While I’m pleased that the fund has done so well over the long term, with its 9% average return through the various ups and downs of the past 20 years, I am even more heartened by the 11.6% total return over the past year, which seems to be continuing in the solid 1-month, 3-month, and year-to-date results. I am also heartened by UTG’s co-manager and chief investment officer Tim Porter’s comments, when announcing the latest distribution payments: “We remain confident that our portfolio of utility and infrastructure companies will continue to support the Fund’s monthly distribution to shareholders.”
I don’t think a fund with UTG’s record and reputation would risk its credibility by saying that so confidently if they didn’t mean it. Also, they were announcing the distribution for the following three months, not just a single month, which is another sign of confidence.

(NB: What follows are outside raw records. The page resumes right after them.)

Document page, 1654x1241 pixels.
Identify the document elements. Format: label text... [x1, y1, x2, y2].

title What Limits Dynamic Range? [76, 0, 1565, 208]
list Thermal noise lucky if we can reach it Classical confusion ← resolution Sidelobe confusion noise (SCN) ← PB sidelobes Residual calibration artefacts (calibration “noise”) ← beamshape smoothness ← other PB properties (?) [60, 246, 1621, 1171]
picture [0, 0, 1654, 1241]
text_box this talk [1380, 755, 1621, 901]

I believe there is reason for us to feel confident that UTG’s and the utility industries prospects are positive for several reasons. While utility firms are heavily dependent on capital and long-term interest rates, most of them are also “regulated industries.” That means, unlike most industries, the rates they charge customers are determined by state regulators who consider their cost of capital as a part of their cost structure. So while their costs may jump when interest rates increase, just like other highly capital-dependent companies, within a reasonable period of time they will get relief from the higher costs by being able to pass those costs onto their customers. So even if we believe we are destined for “higher-rates for longer” (which I believe we are, since rates aren’t really all that high, compared to averages over the past 40-50 years), I think regulated utilities and funds like UTG that buy them, will be fine in the long-term and be able to resume their winning ways, if they haven’t already done so.
But there’s more!
I have also been happy to note that there has been a lot in the financial press recently about artificial intelligence and the industries that will benefit from it. Besides the obvious industry participants, like NVIDIA (NVDA), recently a lot of attention has been focused on the huge role utilities will have to play in producing the electrical power required to create and run the programs needed to “train” the AI programs as well as to maintain and run them, as a multitude of industries and companies adopt, get up to speed with, and utilize the various new technologies.
I don’t claim to be an expert on this, but I was impressed with some articles by Goldman Sachs (article link here) as well as this one by Reaves itself (article link here), describing the link between AI and the utilities industries and the opportunities it presented. This Fortune article headline seemed to say it all: “Wall Street finds a back door into the AI stock boom as energy demand soars: utilities.”
I’ve owned UTG for years in my personal portfolio as well as in our model portfolios, both Core and Taxable. I’ve been buying more recently, even though I wish it were cheaper. (It’s slightly above par right now).